I've spent the last several weeks researching packages that are not only free but have a strong user-base behind them.  It is important to have resources to turn to if there are bugs or issues, so simply being free was not enough for a program to make our list.

Download Gimp Painter
Windows only, for a cross platform version of regular Gimp go here.

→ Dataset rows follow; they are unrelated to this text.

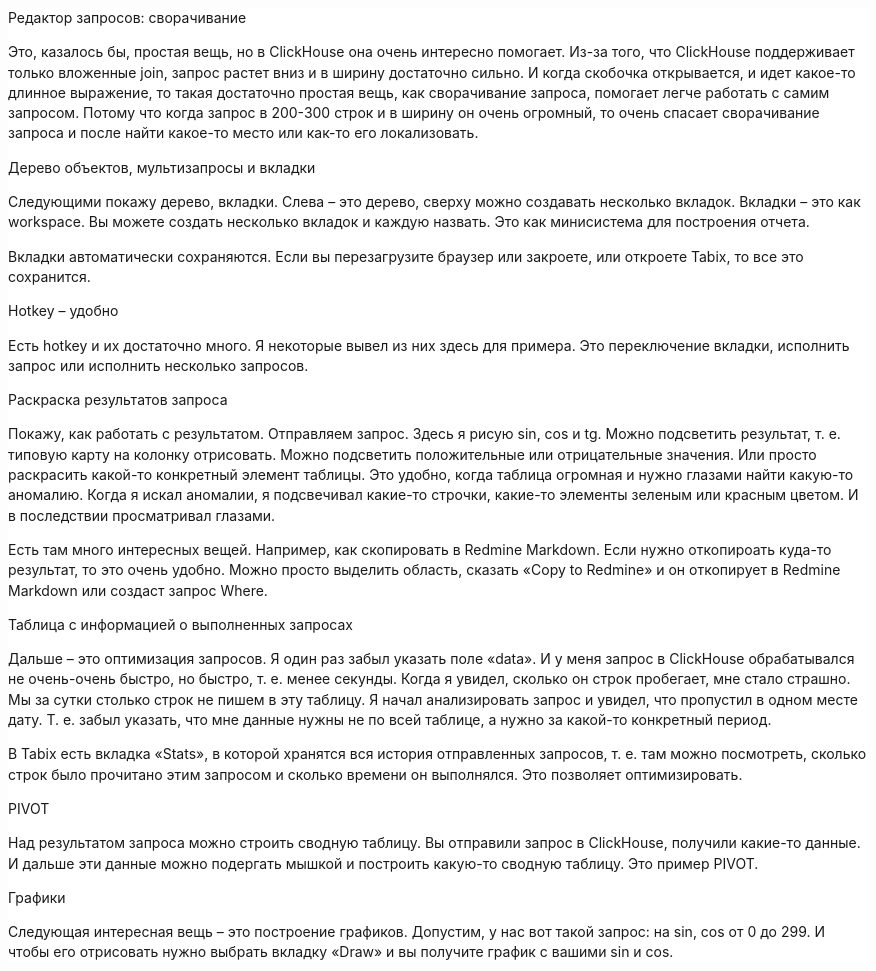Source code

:  Редактор запросов: сворачивание

 Это, казалось бы, простая вещь, но в ClickHouse она очень интересно помогает. Из-за того, что ClickHouse поддерживает только вложенные join, запрос растет вниз и в ширину достаточно сильно. И когда скобочка открывается, и идет какое-то длинное выражение, то такая достаточно простая вещь, как сворачивание запроса, помогает легче работать с самим запросом. Потому что когда запрос в 200-300 строк и в ширину он очень огромный, то очень спасает сворачивание запроса и после найти какое-то место или как-то его локализовать.  

 Дерево объектов, мультизапросы и вкладки

 Следующими покажу дерево, вкладки. Слева – это дерево, сверху можно создавать несколько вкладок. Вкладки – это как workspace. Вы можете создать несколько вкладок и каждую назвать. Это как минисистема для построения отчета.  

 Вкладки автоматически сохраняются. Если вы перезагрузите браузер или закроете, или откроете Tabix, то все это сохранится.

 Hotkey – удобно

 Есть hotkey и их достаточно много. Я некоторые вывел из них здесь для примера. Это переключение вкладки, исполнить запрос или исполнить несколько запросов.  

 Раскраска результатов запроса

 Покажу, как работать с результатом. Отправляем запрос. Здесь я рисую sin, cos и tg. Можно подсветить результат, т. е. типовую карту на колонку отрисовать. Можно подсветить положительные или отрицательные значения. Или просто раскрасить какой-то конкретный элемент таблицы. Это удобно, когда таблица огромная и нужно глазами найти какую-то аномалию. Когда я искал аномалии, я подсвечивал какие-то строчки, какие-то элементы зеленым или красным цветом. И в последствии просматривал глазами.  

 Есть там много интересных вещей. Например, как скопировать в Redmine Markdown. Если нужно откопироать куда-то результат, то это очень удобно. Можно просто выделить область, сказать «Copy to Redmine» и он откопирует в Redmine Markdown или создаст запрос Where.

 Таблица с информацией о выполненных запросах

 Дальше – это оптимизация запросов. Я один раз забыл указать поле «data». И у меня запрос в ClickHouse обрабатывался не очень-очень быстро, но быстро, т. е. менее секунды. Когда я увидел, сколько он строк пробегает, мне стало страшно. Мы за сутки столько строк не пишем в эту таблицу. Я начал анализировать запрос и увидел, что пропустил в одном месте дату. Т. е. забыл указать, что мне данные нужны не по всей таблице, а нужно за какой-то конкретный период.  

 В Tabix есть вкладка «Stats», в которой хранятся вся история отправленных запросов, т. е. там можно посмотреть, сколько строк было прочитано этим запросом и сколько времени он выполнялся. Это позволяет оптимизировать.  

 PIVOT

 Над результатом запроса можно строить сводную таблицу. Вы отправили запрос в ClickHouse, получили какие-то данные. И дальше эти данные можно подергать мышкой и построить какую-то сводную таблицу. Это пример PIVOT.   

 Графики

 Следующая интересная вещь – это построение графиков. Допустим, у нас вот такой запрос: на sin, cos от 0 до 299. И чтобы его отрисовать нужно выбрать вкладку «Draw» и вы получите график с вашими sin и cos.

Loris Attacks Digital Paint Workflow (the concepts apply to Gimp as well)
Gimp Paint Studio Introduction
For Traditional Artists:
Gimp Painter is an intuitive way to quickly sketch out ideas and play with color/light concepts without ever having to use up precious materials.  Saves money and time in the long run.
For Digital Artists:
Photoshop and Corel Painter cost money, granted there are free version available, but if you want all the features in one package without torrenting or purchasing then Gimp Painter is your new best friend!

Download Sculptris
For Mac and Windows
For Traditional Artists: 
Perhaps you may not be the best digital sculptor, but that does not meant that you cannot benefit from the possibility of viewing something from any angle to sketch or paint!  You can download free .obj models (here, here, and here) and load them into Sculptris for an object, character, or place in the round at your disposal!  Free reference that allows your creative freedom to flourish?  Yes please!
Does importing a strange file into a (perhaps) terrifyingly digital program sound like a bit of a stretch for you despite the benefits?  Here is a quick guide to importing those .obj models and even getting started with a bit of sculpting yourself!

For Digital Artists:
What if you could have the ease of use that Mudbox offers, from the makers of ZBrush, and all for free?  That's the beauty of Sculptris, you can build up your texture and modeling portfolio for free.
Download Google SketchUp
For Windows and Mac

For Traditional and Digital Artists:
Google SketchUp is fantastic for pulling perspective on tricky situations.  
With only several minutes spent, it is possible to rough out an entire environment of primitive forms that serve as excellent reference.
From digital paint to oils, Google SketchUp is a handy free tool for everyone!

Download Blender
For Windows, Linux, and Mac
Crazy Amazing Things you can do with Blender!

For Traditional Artists:
Unless you are planning on transitioning from traditional artist to digital animation or visual effects may not want to touch this one.

For Digital Artists:
There are some people who have a strong hatred for Blender simply because of how genuinely good it is.  If Blender were a presidential candidate, the media would ignore it.  This is a dark horse of a program simply because it is programmed by and for digital artists.
As a free alternative to Maya, 3DS Max, and Cinema 4D, Blender is fantastic.
I personally like this program better than all of the programs listed aside from Maya.
Blender is polarizing, yet impressive.

Download Picogen
For Windows or Linux
Gallery of Images made with Picogen 
For Traditional Artists:
Sometimes the fantastic or surreal landscape you want to paint or draw does not exist.  The ability to generate an environment from your mind's eye to use as a reference is valuable, the nonexistent price tag is an added bonus.
For Digital Artists:
Whether you need a landscape for an environment sphere or a dynamic plate to base a matte painting off of, Picogen is a nice (free) alternative to Vue.